The HRS: A Model For Other Countries

Many nations, particularly in Europe, are further along than the United States in population aging, and they have found the multidisciplinary, longitudinal nature of the HRS appealing as a way to obtain a holistic picture of health and retirement trends in their graying population.


The success of the HRS and ELSA has spawned a major international study that now tracks health and retirement trends in Europe. Share the survey of health, ageing and retirement in Europe – involves Sweden, Denmark, France, Belgium, Germany, Austria, Spain, Italy and Greece. Approximately 130 researchers from the participating nations have been organized in to multidisciplinary country teams and cross nation working groups, assisted by a number of expert support and advisory teams.

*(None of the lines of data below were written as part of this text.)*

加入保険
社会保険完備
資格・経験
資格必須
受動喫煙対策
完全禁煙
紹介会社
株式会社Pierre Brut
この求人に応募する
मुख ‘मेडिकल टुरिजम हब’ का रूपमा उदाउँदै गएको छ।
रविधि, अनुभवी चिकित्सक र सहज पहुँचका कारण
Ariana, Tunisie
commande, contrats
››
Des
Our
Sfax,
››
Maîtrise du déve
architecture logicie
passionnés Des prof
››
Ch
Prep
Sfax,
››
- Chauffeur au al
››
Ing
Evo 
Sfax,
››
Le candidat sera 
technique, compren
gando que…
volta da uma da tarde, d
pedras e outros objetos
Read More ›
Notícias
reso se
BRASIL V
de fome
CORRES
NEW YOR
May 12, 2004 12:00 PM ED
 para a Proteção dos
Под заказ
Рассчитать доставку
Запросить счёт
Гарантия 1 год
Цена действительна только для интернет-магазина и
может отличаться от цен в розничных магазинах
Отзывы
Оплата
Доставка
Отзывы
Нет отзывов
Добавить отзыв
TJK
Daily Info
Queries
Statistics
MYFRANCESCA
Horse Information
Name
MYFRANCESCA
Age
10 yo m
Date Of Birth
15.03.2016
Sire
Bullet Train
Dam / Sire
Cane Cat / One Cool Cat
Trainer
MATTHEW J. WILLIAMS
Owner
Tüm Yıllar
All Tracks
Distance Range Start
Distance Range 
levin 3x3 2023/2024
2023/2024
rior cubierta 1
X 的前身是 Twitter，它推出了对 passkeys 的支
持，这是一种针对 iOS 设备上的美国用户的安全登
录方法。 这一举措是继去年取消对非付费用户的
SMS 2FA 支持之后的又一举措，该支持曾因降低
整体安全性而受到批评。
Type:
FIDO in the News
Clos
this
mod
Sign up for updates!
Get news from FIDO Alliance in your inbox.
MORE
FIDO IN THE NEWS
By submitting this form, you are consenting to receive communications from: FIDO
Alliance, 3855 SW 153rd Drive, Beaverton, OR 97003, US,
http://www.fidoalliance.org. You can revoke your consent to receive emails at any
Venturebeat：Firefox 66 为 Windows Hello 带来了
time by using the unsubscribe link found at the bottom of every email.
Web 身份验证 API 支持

Population aging is also becoming a major policy concern in developing countries. The HRS concept is being applied in the Mexican Health and Ageing Study (MHAS), the fist such effort in a developing country. The MHAS is a prospective panel study of Mexicans born prior to 1951. Its 2001 baseline survey was nationally representative of the older Mexican population and similar in design and content to the HRS. A second round of data collection was undertaken in 2003. In addition to the range of issues that can be considered using HRS data, the MHAS offers an opportunity to explore aging and health dynamics in the context of international migration.


The HRS and SHARE concepts have also been emulated in Eastern Asia. South Korea is already planning the second wave of the Korean longitudinal study on Aging, while planning for initial waves is well advanced in China, Thailand, Japan and initial planning for an Indian HRS has begun.